Coventry was the fastest growing city in Britain between the First and Second World Wars. With its medieval streets becoming congested and overcrowded, in 1938 the City Council appointed Donald Gibson to become the first city architect. The newly created City Architect’s Department had ambitious plans, and the devastation of the Coventry Blitz, especially the air raid of 14th -15th November 1940 afforded it the opportunity to design and implement an entirely new city centre. This as we were to discover, offered a wealth of architectural styles for us to explore- Brutalist, modernist and medieval all sitting side by side.
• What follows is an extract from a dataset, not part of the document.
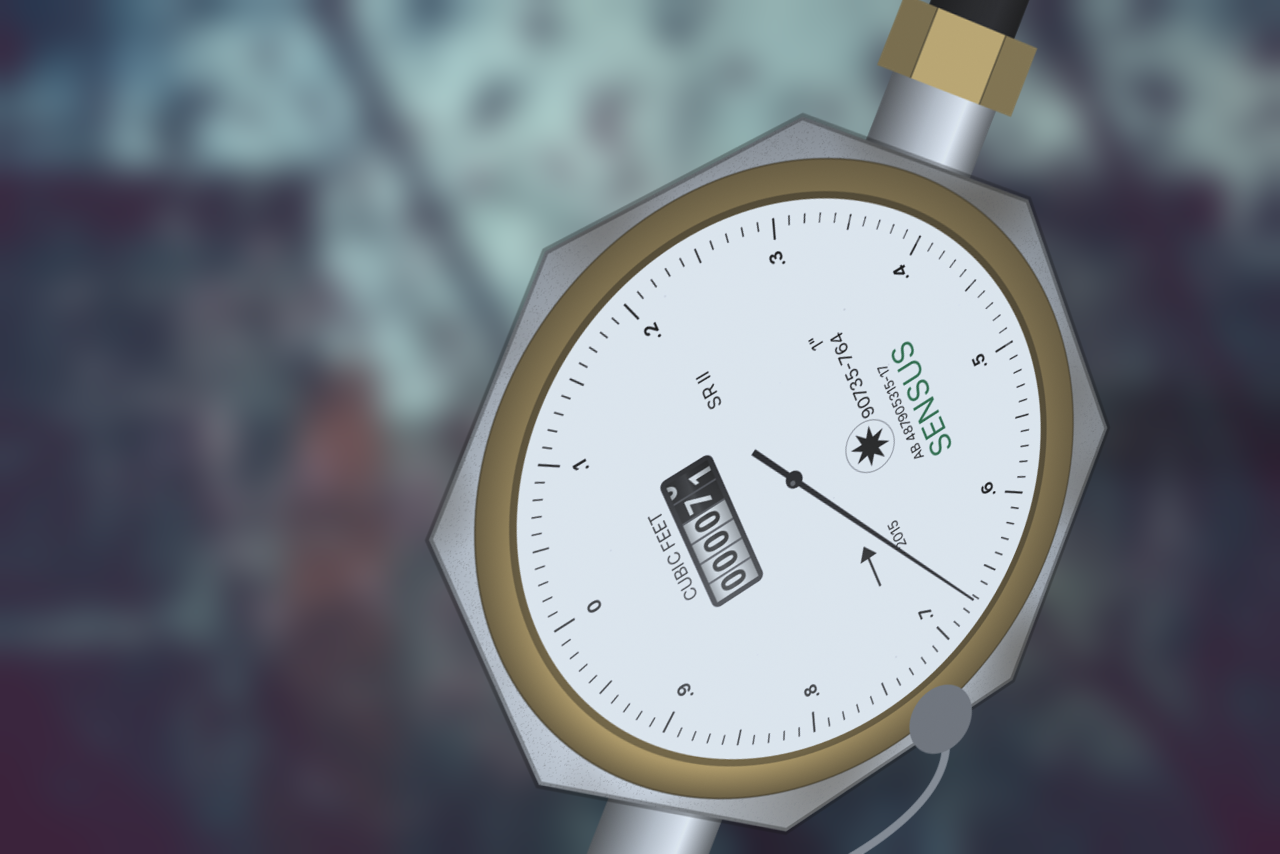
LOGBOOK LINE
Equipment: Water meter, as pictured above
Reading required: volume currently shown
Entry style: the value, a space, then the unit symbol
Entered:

The re-planning of Coventry City Centre had started before the Blitz; it was the extensive war time damage, that both directed and enabled Gibson and the City Architect’s Department to turn the ambitious plans into reality. His legacy was apparent throughout the city with buildings such as Broadgate House, the Upper and Lower precincts and the Herbert Art Gallery and Museum, where we began our tour, all bearing testament to his ethos to reimagine a city centre, what it could and should be. Gibson’s then novel town planning concept to separate traffic and pedestrians resulted in Europe’s first car free shopping precinct and the various zones earmarked for retail, religion, administration, and recreation, are still in evidence today.
From the Herbert Art Gallery and Museum, we moved on to explore the modernist Cathedral Church of St Michael. This is one of three cathedrals in Coventry, the first was St Mary’s, a monastic building, of which only a few ruins remain and the second St Michael’s, a 14th-century Gothic church later designated as a cathedral. A ruined shell after its bombing during the Second World War, this now serves as a garden of remembrance and sits alongside the new cathedral of St Michael. Designed by Basil Spence and Arup, built by John Laing and a Grade I listed building, the new cathedral was consecrated on 25 May 1962, with Benjamin Britten’s War Requiem, composed for the occasion, premiered in the new cathedral to mark the occasion.
Gibson’s legacy continues to be felt in Broadgate, which has been at the heart of the city for almost 1,000 years. Civic offices Broadgate House was the first new building to be completed and was opened in May 1953. It was later followed by the Owen Owen department store, now Primark and the Hotel Leofric in 1955, which is now Mercia Lodge, a development of student flats since 2008 and with the old hotel ballroom now home to a climbing wall. The remaining side of the Broadgate square was temporary shops until being replaced by Cathedral Lanes in 1990, a £20 million- plus development that has helped transform the city’s leisure economy. Obviously a great spot to stop for lunchtime refreshments!
Coventry’s most (in)famous resident, Lady Godiva also makes her presence felt in Broadgate with her “Self Sacrifice” sculpture taking pride of place in the square, whilst the Lady Godiva Clock, installed in 1953 recalls, every hour on the hour, the legend of her legendary ride naked through Coventry. Peeping Tom, the tailor who disobeyed her wishes not to peek is seen to look out of an upper window, being struck blind he certainly paid a heavy price for his curiosity!
Sir Donald Gibson CBE left Coventry in 1955, becoming County Architect in Nottinghamshire. He was subsequently knighted and became the government’s senior architect, responsible for raising architectural standards, across the UK.
We left Coventry, having soaked up the atmosphere, and the sunshine (a rarity on a PDP Study Day when we normally plan for rain!) and having been impressed at how the city is continuing to re-invent itself, repurposing its buildings and its sense of identity as it looks to build upon the opportunities afforded by its City of Culture status.